According to Hideki Sato, former head of Sega console hardware R&D, the development of the Sega Pico was made possible by the company's past work on the MyCard cartridges designed for the SG-1000 as well as drawing tablets. The touch technology used in the tablet was developed for the 1987 World Derby arcade game, while the processor and graphics chip are from Genesis.

Priced at ¥13,440, the Pico was released in Japan in June 1993. In North America, Sega introduced the Pico at the 1994 American International Toy Fair demonstrating its drawing and display capabilities before its release in November.
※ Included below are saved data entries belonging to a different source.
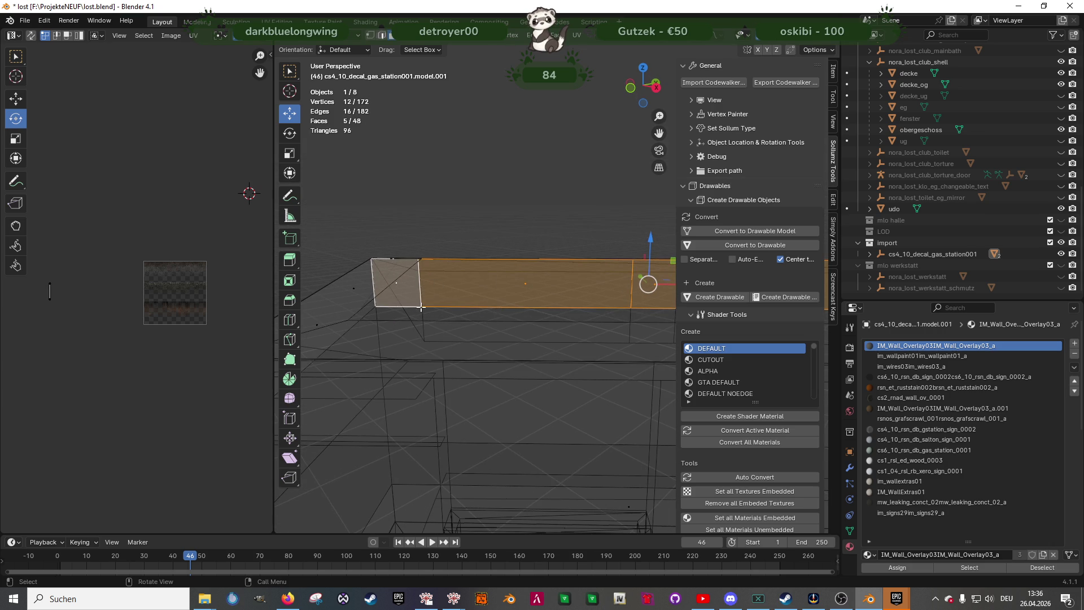
pyautogui.rightClick(493, 319)
pyautogui.moveTo(494, 319)
pyautogui.press('u')
# Rotate the UV island horizontal, enlarge it, and move it up onto the grime band
pyautogui.moveTo(127, 245); pyautogui.dragTo(197, 367)
pyautogui.rightClick(198, 365)
pyautogui.press('Escape')
pyautogui.press('r')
The console was advertised for approximately US$160, but was eventually released for US$139. Storyware cartridges retailed for $39.99 to $49.99. Pico's slogan was "A computer that thinks it's a toy". The Sega Pico has received several awards, including the National Parent Seal of Approval, the Platinum Printing Award, and a gold medal from the National Parent Publication Association Awards.

After the failure, Sega discontinued the Pico in North America in early 1998. Later, in August 1999, Majesco Entertainment's remake of Pico was released in North America for US$49.99, with Storyware games sold in the US. $19.99. The Pico would later be released in China in 2002 at a price of 690 yuan.

In early 1995, Sega of America reported that it had sold 400,000 units in North America. In 2000, Sega stated that the Pico had sold 2.5 million units. As of April 2005, 3.4 million Pico consoles and 11.2 million software cartridges have been sold worldwide, according to Sega. In 1995, Pico was featured in Dr. Toy and also listed by Child as one of the best PC games available. According to Joseph Shadkowski of The Washington Times, "Pico is powerful enough to be a serious learning tool that teaches counting, spelling, matching, problem solving, memory, logic, hand-eye coordination, and important basic computer skills." Former Sega of America Vice President of Product Development Joe Miller says

Advanced Pico Beena, also known as Beena or BeenaLite, is an educational console system aimed at young children marketed by Sega Toys and released in 2005 in Japan. It is the successor to the Pico, marketed on a "learn by playing" basis. According to Sega Toys, Advanced Pico Beena focuses on learning in a new social environment and is listed as their top-of-the-range product. Topics listed as educational for Beena include intellectual, moral, physical, dietary and safety education. The name of the console was chosen to sound like the first syllables of "Be Natural".

Compared to Pico, Beena adds several features. Beena can be played without a TV, and multiplayer is supported by the separately sold optional Magic Pen. The console also supports saving data. The playback time may be limited by the settings in the system. Some Beena games offer adaptive difficulty, which becomes harder to play depending on the player's skill level. Beena Lite, a more affordable version of the console, was released on July 17, 2008. As of 2010, Sega estimates that 4.1 million Beena consoles have been sold along with 20 million game cartridges.